Saved entries →
━━━━━━━━━━

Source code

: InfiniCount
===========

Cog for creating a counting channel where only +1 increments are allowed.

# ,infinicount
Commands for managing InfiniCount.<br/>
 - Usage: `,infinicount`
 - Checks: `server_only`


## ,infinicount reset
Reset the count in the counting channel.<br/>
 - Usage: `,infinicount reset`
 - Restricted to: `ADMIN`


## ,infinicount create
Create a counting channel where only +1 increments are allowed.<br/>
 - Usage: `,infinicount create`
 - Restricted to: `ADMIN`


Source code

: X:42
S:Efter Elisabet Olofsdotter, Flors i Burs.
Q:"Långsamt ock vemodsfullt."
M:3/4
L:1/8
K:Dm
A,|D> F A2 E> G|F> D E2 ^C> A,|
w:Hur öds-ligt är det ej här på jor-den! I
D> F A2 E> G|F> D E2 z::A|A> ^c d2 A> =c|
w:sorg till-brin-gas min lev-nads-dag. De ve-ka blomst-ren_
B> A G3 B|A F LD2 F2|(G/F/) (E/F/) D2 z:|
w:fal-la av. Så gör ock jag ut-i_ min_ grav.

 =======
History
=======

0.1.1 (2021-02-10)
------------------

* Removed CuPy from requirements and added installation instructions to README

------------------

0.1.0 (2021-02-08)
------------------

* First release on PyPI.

━━━━━━━━━━

Work to be completed → Output all of the data exactly as given.

Answer area →
Source code

: InfiniCount
===========

Cog for creating a counting channel where only +1 increments are allowed.

# ,infinicount
Commands for managing InfiniCount.<br/>
 - Usage: `,infinicount`
 - Checks: `server_only`


## ,infinicount reset
Reset the count in the counting channel.<br/>
 - Usage: `,infinicount reset`
 - Restricted to: `ADMIN`


## ,infinicount create
Create a counting channel where only +1 increments are allowed.<br/>
 - Usage: `,infinicount create`
 - Restricted to: `ADMIN`


Source code

: X:42
S:Efter Elisabet Olofsdotter, Flors i Burs.
Q:"Långsamt ock vemodsfullt."
M:3/4
L:1/8
K:Dm
A,|D> F A2 E> G|F> D E2 ^C> A,|
w:Hur öds-ligt är det ej här på jor-den! I
D> F A2 E> G|F> D E2 z::A|A> ^c d2 A> =c|
w:sorg till-brin-gas min lev-nads-dag. De ve-ka blomst-ren_
B> A G3 B|A F LD2 F2|(G/F/) (E/F/) D2 z:|
w:fal-la av. Så gör ock jag ut-i_ min_ grav.

 =======
History
=======

0.1.1 (2021-02-10)
------------------

* Removed CuPy from requirements and added installation instructions to README

------------------

0.1.0 (2021-02-08)
------------------

* First release on PyPI.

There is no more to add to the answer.